Biology's Newton

Copyright © 2000 by Dave Badtke

... may be your son or daughter.

Perhaps he’s just now starting high school, or perhaps she’s in elementary school. When others are playing video games and watching TV, does he want to understand why things are the way they are? Does she spend time by herself reading, thinking and coming up with the most wonderful, creative ideas about how the world works? If these are your children, then encourage them, praise them, and tell them about Isaac Newton.

During a span of almost 170 years, from 1473 to 1642, Copernicus, Galileo, Brahe and Kepler changed our perception of the stars and planets. With improved optical technology and experimental techniques, they challenged the celestial views of their time and discovered miraculous things about the planets.

But astronomy remained muddled until the late 1600s, when Newton proposed his universal theory of gravitation and determined that the gravitational attraction between objects is inversely proportional to the square of the distance between them, a result consistent with Kepler’s Laws of Motion, which were built on the observations of Copernicus, Galileo and the meticulous astronomical data of Brahe. Newton made sense of voluminous astronomical data, and the classical mechanics he developed are still used today to build bridges, launch rockets and determine how far a home run is hit.

Biology has gone through a similar evolution, though starting later, because life is so much more complicated than physics and because, as an interdisciplinary science, molecular biology depends critically on advances in many other fields.

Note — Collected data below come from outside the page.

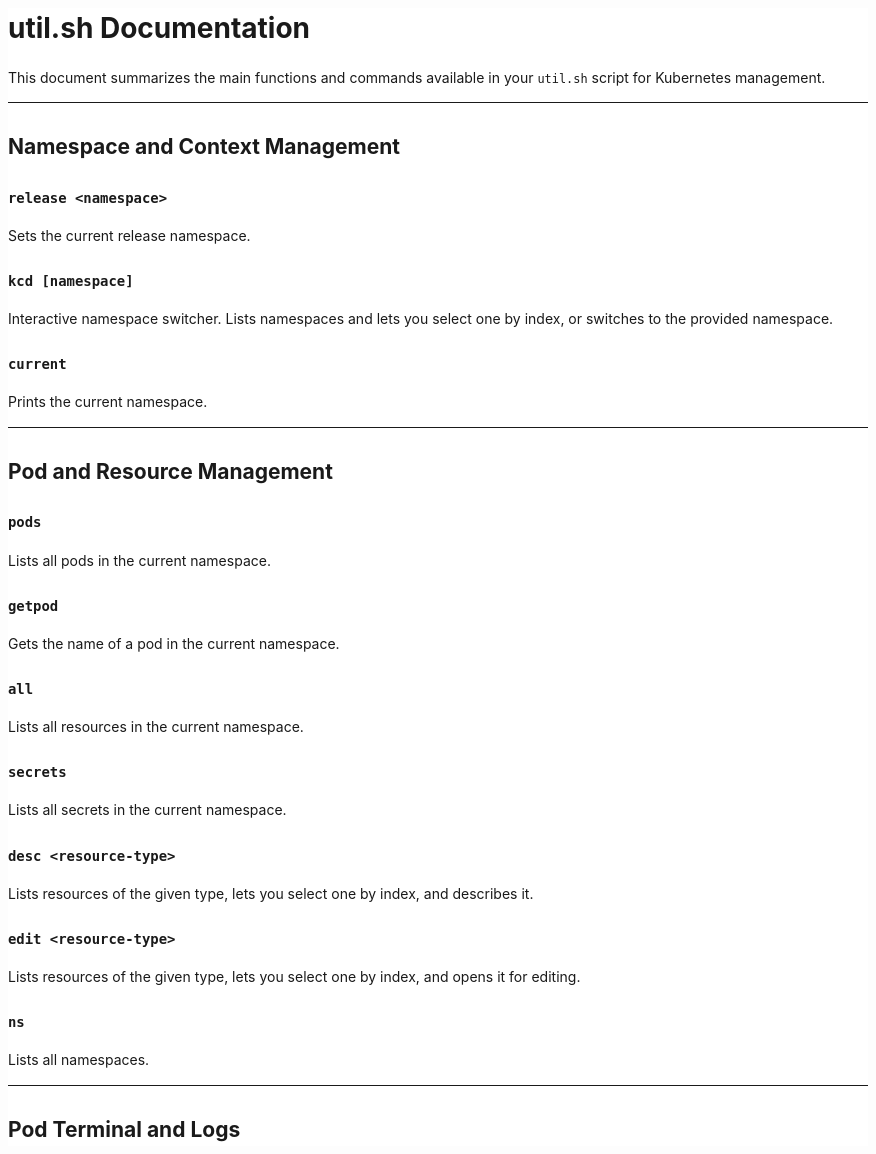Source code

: # util.sh Documentation

This document summarizes the main functions and commands available in your `util.sh` script for Kubernetes management.

---

## Namespace and Context Management

### `release <namespace>`
Sets the current release namespace.

### `kcd [namespace]`
Interactive namespace switcher. Lists namespaces and lets you select one by index, or switches to the provided namespace.

### `current`
Prints the current namespace.

---

## Pod and Resource Management

### `pods`
Lists all pods in the current namespace.

### `getpod`
Gets the name of a pod in the current namespace.

### `all`
Lists all resources in the current namespace.

### `secrets`
Lists all secrets in the current namespace.

### `desc <resource-type>`
Lists resources of the given type, lets you select one by index, and describes it.

### `edit <resource-type>`
Lists resources of the given type, lets you select one by index, and opens it for editing.

### `ns`
Lists all namespaces.

---

## Pod Terminal and Logs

Robert Hooke discovered cork cells in 1665, but early microscopes acted as prisms, separating light into its component frequencies, and didn’t become useful until the development of achromatic lenses around 1830. Interestingly, that was 170 years ago.

By 1838, Mathias Schleiden had concluded that cells were the building blocks of biological structure, much as John Dalton had concluded, during the same period, that atoms were the building blocks of chemistry. In 1866, Mendel proposed that genes were responsible for inherited characteristics. Though DNA was first chemically identified as a cell constituent in 1869, its role in genetic inheritance was not understood until 1944. The mystery of how DNA accomplished this feat was solved in 1953 when James Watson and Francis Crick discovered the double-helix structure of DNA, which is stable enough to replicate reliably yet flexible enough, with its two twisted strands, to divide.

Then last month, on June 26, just two months after the fruit-fly genome had been sequenced, the sequencing of the 3-billion letters of the human genome was announced by Celeron and the public consortium that was first directed by James Watson, who had predicted, in 1988, that sequencing would be complete by 2005. The more than 1000 scientists in six nations who collaborated on the project managed to beat Watson’s prediction by 5 years!

This accomplishment and euphoric promises for the future took my breath away, until I went to the doctor, which I did recently, with a sore throat and cough.

I felt really lousy and had waited for a week to see if my illness would go away on its own. It didn’t, and a nurse swabbed my throat. After the culture came back negative, I was told I had a virus and nothing could be done. Drink plenty of water, get lots of rest, etc., etc., was what I was told. I’m sure I was told roughly the same thing back in 1953 when I was seven.

In 1957, the same year Sputnik scared the hubris out of us, Thomas Kuhn’s study of the Copernican revolution led him to conclude that science is not a business in which more work yields more results. Rather, he said, science changes dramatically, through paradigm shifts. Of course, the data and knowledge that precede a paradigm shift are necessary, perhaps even critical, but someone eventually comes along, someone like Newton, who, through his special intelligence and insight, changes our world forever.

I’m pretty sure that by the time my sons are my age, doctors will be able to help them when they have a "virus". The genetic alphabet is now in place. Scientists are beginning to make sense of biological words and grammar. I’m optimistic.

Now we need a biological poet, someone like Newton, who can pull it all together in a meaningful way, and if the past is any guide, she may have been born this year.

So watch your child carefully as she grows. If she seems especially curious, you might consider buying her a chemistry set for her seventh birthday.